Hi @casper-hansen, thanks for reporting this issue!

The format field was removed 2 weeks ago when this PR was created, at which point the vLLM async server wasn't utilizing this field. All vLLM tests passed during the PR review process, which is why the removal proceeded.

That said, I'm quite surprised that vLLM has been repurposing the chat template format field for tool parser functionality. As you may have noticed, the default value chatml is actually a chat template format name from SGLang's multiturn rollout - it's not even a valid tool parser identifier in vLLM's server. This creative reuse of fields intended for different purposes does create unnecessary confusion. Moving forward, it would be beneficial if vLLM could add a dedicated field for the tool parser rather than overloading existing fields with unrelated functionality. This would help prevent such integration issues.

Given the collaborative nature of VeRL and the number of moving parts, tracking cross-PR dependencies is indeed challenging, especially when PRs have long review cycles. This is exactly where proper tests become critical. I'd suggest updating the test here to include OmegaConf.set_struct(config, True) to catch any unexpected removal of config fields.

Let me know if you'd like help fixing this—happy to contribute a patch to resolve the issue properly.

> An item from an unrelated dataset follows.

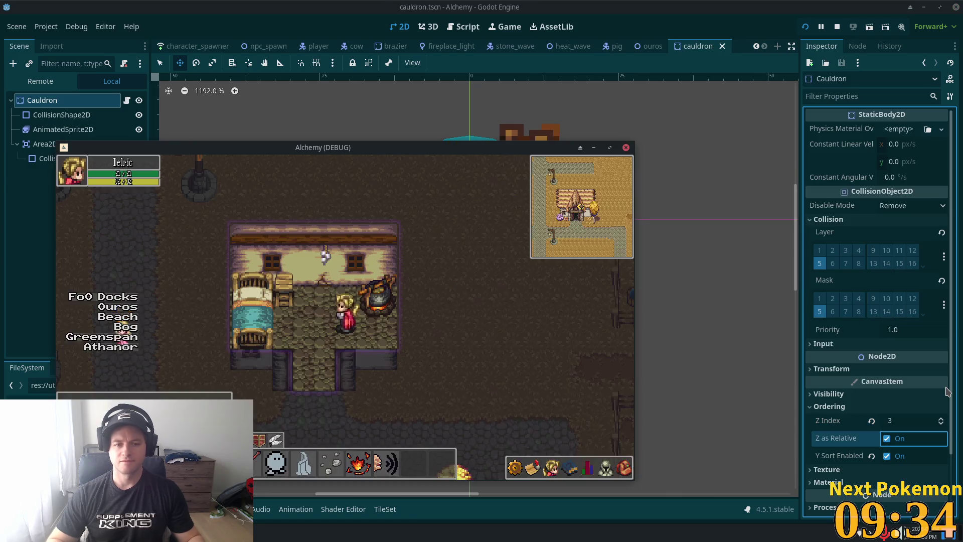
pyautogui.press('Right')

jybsuper avatar Jun 12 '25 18:06 jybsuper

@jybsuper I would appreciate a patch for this so that the ChatCompletionScheduler can use similar config arguments. I do have a preference for the scheduler because of how easy it is for me to implement custom multi-turn training workflows.

casper-hansen avatar Jun 13 '25 12:06 casper-hansen

@jybsuper I would appreciate a patch for this so that the ChatCompletionScheduler can use similar config arguments. I do have a preference for the scheduler because of how easy it is for me to implement custom multi-turn training workflows.

Sounds good. I will create a PR for fix soon.

jybsuper avatar Jun 13 '25 22:06 jybsuper